Natchez Historical Society program to feature Natchez author
Published 12:01 am Thursday, March 14, 2013
The Natchez Historical Society will present its annual Grace MacNeil Lecture featuring Aaron Anderson, Ph.D., at the Natchez Convention Center at 7 p.m. on Tuesday. Anderson’s illustrated program is titled “Post War Natchez,” based upon his recently released book “Builders of a New South: Merchants, Capital, and the Remaking of Natchez, 1865-1914.” The program is free and open to the public.
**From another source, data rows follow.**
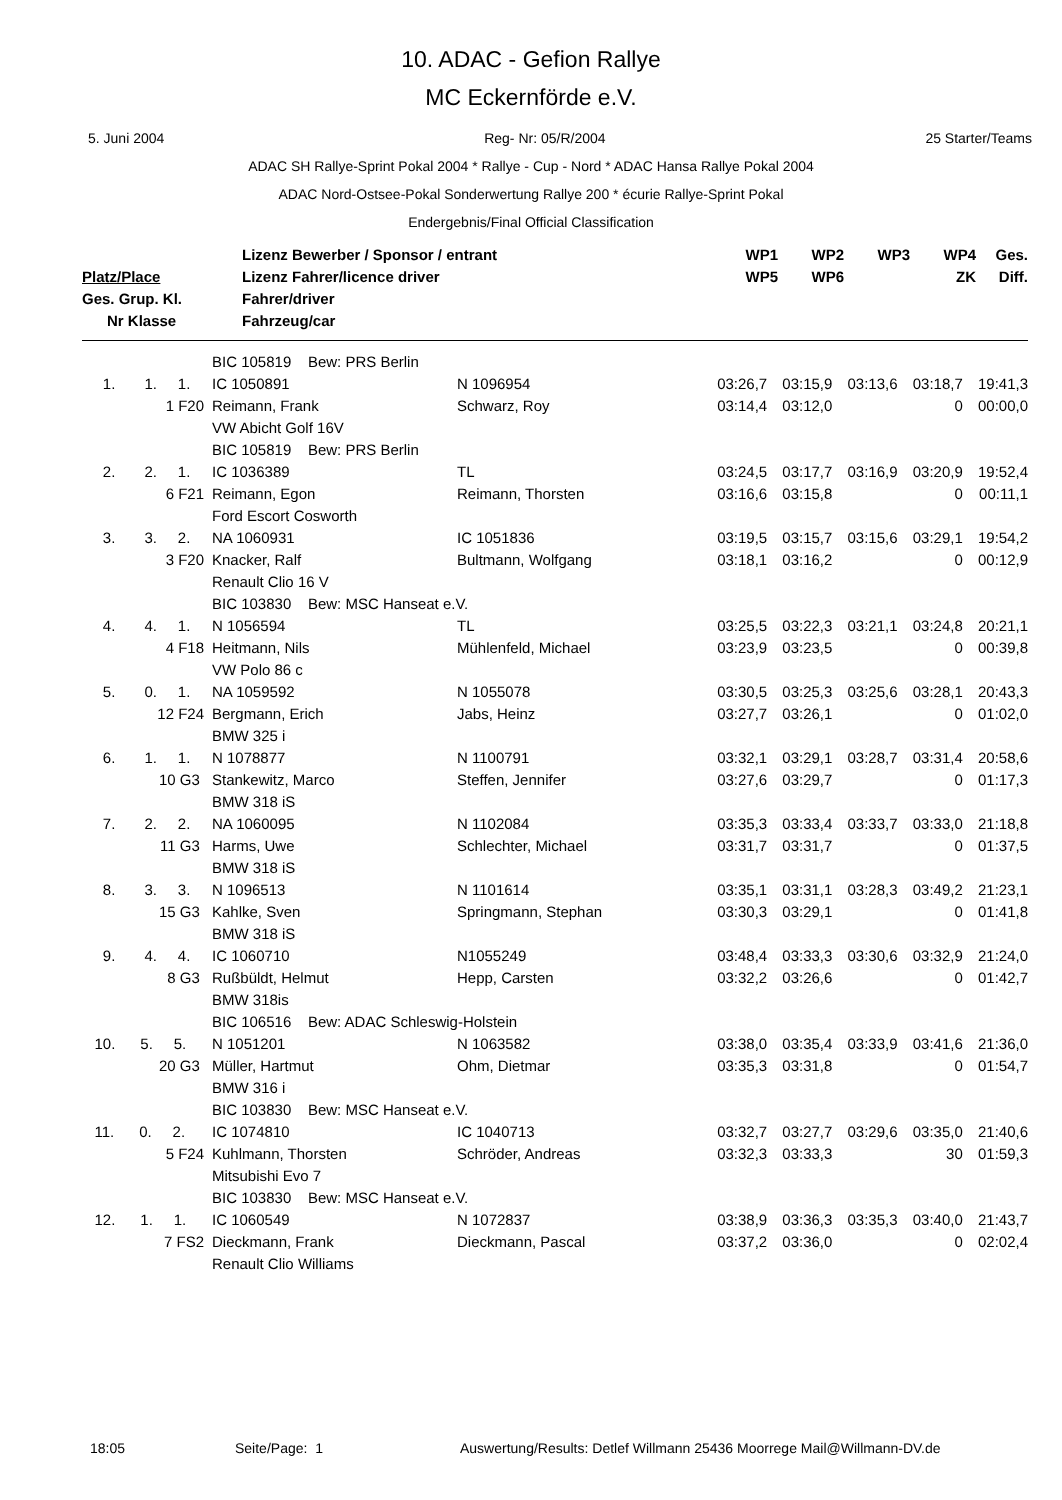10. ADAC - Gefion Rallye
MC Eckernförde e.V.
5. Juni 2004 Reg- Nr: 05/R/2004 25 Starter/Teams
ADAC SH Rallye-Sprint Pokal 2004 * Rallye - Cup - Nord * ADAC Hansa Rallye Pokal 2004
ADAC Nord-Ostsee-Pokal Sonderwertung Rallye 200 * écurie Rallye-Sprint Pokal
Endergebnis/Final Official Classification
| Platz/Place Ges. Grup. Kl. Nr Klasse | Lizenz Bewerber / Sponsor / entrant Lizenz Fahrer/licence driver Fahrer/driver Fahrzeug/car | WP1 WP5 | WP2 WP6 | WP3 | WP4 ZK | Ges. Diff. |
| --- | --- | --- | --- | --- | --- | --- |
| | BIC 105819 Bew: PRS Berlin | | | | | | |
| 1. 1. 1. | IC 1050891 | N 1096954 | 03:26,7 | 03:15,9 | 03:13,6 | 03:18,7 | 19:41,3 |
| 1 F20 | Reimann, Frank | Schwarz, Roy | 03:14,4 | 03:12,0 | | 0 | 00:00,0 |
| | VW Abicht Golf 16V | | | | | | |
| | BIC 105819 Bew: PRS Berlin | | | | | | |
| 2. 2. 1. | IC 1036389 | TL | 03:24,5 | 03:17,7 | 03:16,9 | 03:20,9 | 19:52,4 |
| 6 F21 | Reimann, Egon | Reimann, Thorsten | 03:16,6 | 03:15,8 | | 0 | 00:11,1 |
| | Ford Escort Cosworth | | | | | | |
| 3. 3. 2. | NA 1060931 | IC 1051836 | 03:19,5 | 03:15,7 | 03:15,6 | 03:29,1 | 19:54,2 |
| 3 F20 | Knacker, Ralf | Bultmann, Wolfgang | 03:18,1 | 03:16,2 | | 0 | 00:12,9 |
| | Renault Clio 16 V | | | | | | |
| | BIC 103830 Bew: MSC Hanseat e.V. | | | | | | |
| 4. 4. 1. | N 1056594 | TL | 03:25,5 | 03:22,3 | 03:21,1 | 03:24,8 | 20:21,1 |
| 4 F18 | Heitmann, Nils | Mühlenfeld, Michael | 03:23,9 | 03:23,5 | | 0 | 00:39,8 |
| | VW Polo 86 c | | | | | | |
| 5. 0. 1. | NA 1059592 | N 1055078 | 03:30,5 | 03:25,3 | 03:25,6 | 03:28,1 | 20:43,3 |
| 12 F24 | Bergmann, Erich | Jabs, Heinz | 03:27,7 | 03:26,1 | | 0 | 01:02,0 |
| | BMW 325 i | | | | | | |
| 6. 1. 1. | N 1078877 | N 1100791 | 03:32,1 | 03:29,1 | 03:28,7 | 03:31,4 | 20:58,6 |
| 10 G3 | Stankewitz, Marco | Steffen, Jennifer | 03:27,6 | 03:29,7 | | 0 | 01:17,3 |
| | BMW 318 iS | | | | | | |
| 7. 2. 2. | NA 1060095 | N 1102084 | 03:35,3 | 03:33,4 | 03:33,7 | 03:33,0 | 21:18,8 |
| 11 G3 | Harms, Uwe | Schlechter, Michael | 03:31,7 | 03:31,7 | | 0 | 01:37,5 |
| | BMW 318 iS | | | | | | |
| 8. 3. 3. | N 1096513 | N 1101614 | 03:35,1 | 03:31,1 | 03:28,3 | 03:49,2 | 21:23,1 |
| 15 G3 | Kahlke, Sven | Springmann, Stephan | 03:30,3 | 03:29,1 | | 0 | 01:41,8 |
| | BMW 318 iS | | | | | | |
| 9. 4. 4. | IC 1060710 | N1055249 | 03:48,4 | 03:33,3 | 03:30,6 | 03:32,9 | 21:24,0 |
| 8 G3 | Rußbüldt, Helmut | Hepp, Carsten | 03:32,2 | 03:26,6 | | 0 | 01:42,7 |
| | BMW 318is | | | | | | |
| | BIC 106516 Bew: ADAC Schleswig-Holstein | | | | | | |
| 10. 5. 5. | N 1051201 | N 1063582 | 03:38,0 | 03:35,4 | 03:33,9 | 03:41,6 | 21:36,0 |
| 20 G3 | Müller, Hartmut | Ohm, Dietmar | 03:35,3 | 03:31,8 | | 0 | 01:54,7 |
| | BMW 316 i | | | | | | |
| | BIC 103830 Bew: MSC Hanseat e.V. | | | | | | |
| 11. 0. 2. | IC 1074810 | IC 1040713 | 03:32,7 | 03:27,7 | 03:29,6 | 03:35,0 | 21:40,6 |
| 5 F24 | Kuhlmann, Thorsten | Schröder, Andreas | 03:32,3 | 03:33,3 | | 30 | 01:59,3 |
| | Mitsubishi Evo 7 | | | | | | |
| | BIC 103830 Bew: MSC Hanseat e.V. | | | | | | |
| 12. 1. 1. | IC 1060549 | N 1072837 | 03:38,9 | 03:36,3 | 03:35,3 | 03:40,0 | 21:43,7 |
| 7 FS2 | Dieckmann, Frank | Dieckmann, Pascal | 03:37,2 | 03:36,0 | | 0 | 02:02,4 |
| | Renault Clio Williams | | | | | | |
18:05 Seite/Page: 1 Auswertung/Results: Detlef Willmann 25436 Moorrege Mail@Willmann-DV.de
Anderson is Assistant Professor of History at Alcorn State University. He received his B.A. and M.A. degrees in History from California State University, Northridge, and his Ph.D. in History from the University of Southern Mississippi in 2009. In addition to his book, published this year by University Press of Mississippi, Anderson has published numerous journal articles on a variety of subjects, including planters and merchants in the Natchez area. He is one of several scholars from California State University, Northridge, who has studied the local court records archived at the Historic Natchez Foundation. His program will provide an overview of the social and economic conditions that prevailed in Natchez from the Union occupation until the early twentieth century.
The Grace MacNeil Lecture Series honors the late Grace M.S. MacNeil, who died in 2000. She was an award-winning conservationist and preservationist, who is also remembered as a philanthropist and community leader. In her will, Grace MacNeil gave a bequest to the Natchez Historical Society, which the Society used to endow the lecture series that began ten years ago. The lecture topics have varied greatly over the years.
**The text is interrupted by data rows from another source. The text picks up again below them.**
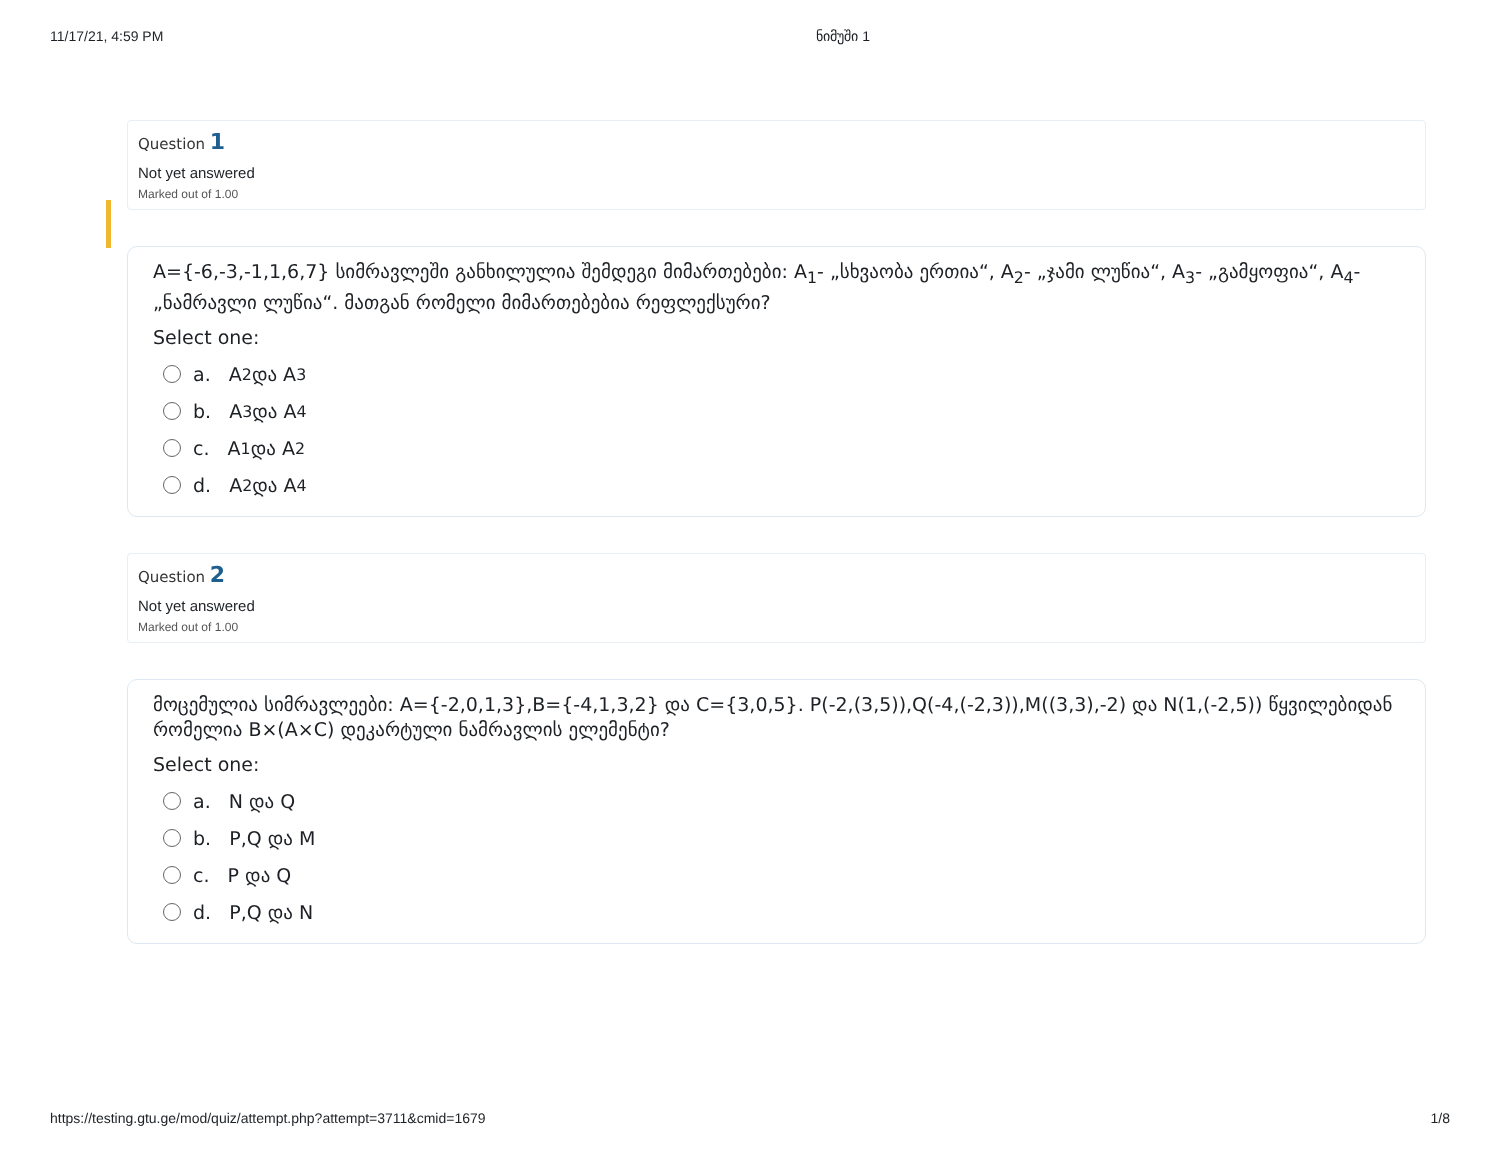11/17/21, 4:59 PM ნიმუში 1
Question 1
Not yet answered
Marked out of 1.00
A={-6,-3,-1,1,6,7} სიმრავლეში განხილულია შემდეგი მიმართებები: A<sub>1</sub>- „სხვაობა ერთია“, A<sub>2</sub>- „ჯამი ლუწია“, A<sub>3</sub>- „გამყოფია“, A<sub>4</sub>- „ნამრავლი ლუწია“. მათგან რომელი მიმართებებია რეფლექსური?
Select one:
a. A<sub>2</sub> და A<sub>3</sub>
b. A<sub>3</sub> და A<sub>4</sub>
c. A<sub>1</sub> და A<sub>2</sub>
d. A<sub>2</sub> და A<sub>4</sub>
Question 2
Not yet answered
Marked out of 1.00
მოცემულია სიმრავლეები: A={-2,0,1,3},B={-4,1,3,2} და C={3,0,5}. P(-2,(3,5)),Q(-4,(-2,3)),M((3,3),-2) და N(1,(-2,5)) წყვილებიდან რომელია B×(A×C) დეკარტული ნამრავლის ელემენტი?
Select one:
a. N და Q
b. P,Q და M
c. P და Q
d. P,Q და N
https://testing.gtu.ge/mod/quiz/attempt.php?attempt=3711&cmid=1679 1/8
I was fortunate to enjoy Grace MacNeil’s friendship for almost 20 years. She was one of the first people I met when I arrived in Natchez in the summer of 1981 to begin work at the Grand Village of the Natchez Indians. Our meeting wasn’t by accident; I was already aware of her donation of close to 90 acres of land to the State of Mississippi to establish the Grand Village park, a public treasure in a city of treasures. A glance at the Grand Village’s immediate surroundings reveals the importance of this land donation; subdivision development was about to overrun this National Historic Landmark.
Grace MacNeil’s daughters, Elizabeth Boggess and Anne MacNeil, are carrying on their mother’s passion for preservation. In 2007, they gave the Mississippi Department of Archives and History a preservation easement on Elmscourt, their family home. The easement will allow the Department’s Board of Trustees to help protect this irreplaceable part of Natchez history.
The Grace MacNeil Lectures not only pay tribute to the past works of the honoree, they also recognize the family tradition in preservation that she founded.
The Natchez Historical Society holds monthly meetings, except during June-August, with informative programs by guest speakers on a variety of historical topics. The meetings begin with a social gathering at 6:30 p.m., and the program starts at 7 p.m. For information, call 601-445-9274.
Jim Barnett is the director of the division of historic properties for the Mississippi Department of Archives and History and is the publicity chair of the Natchez Historical Society.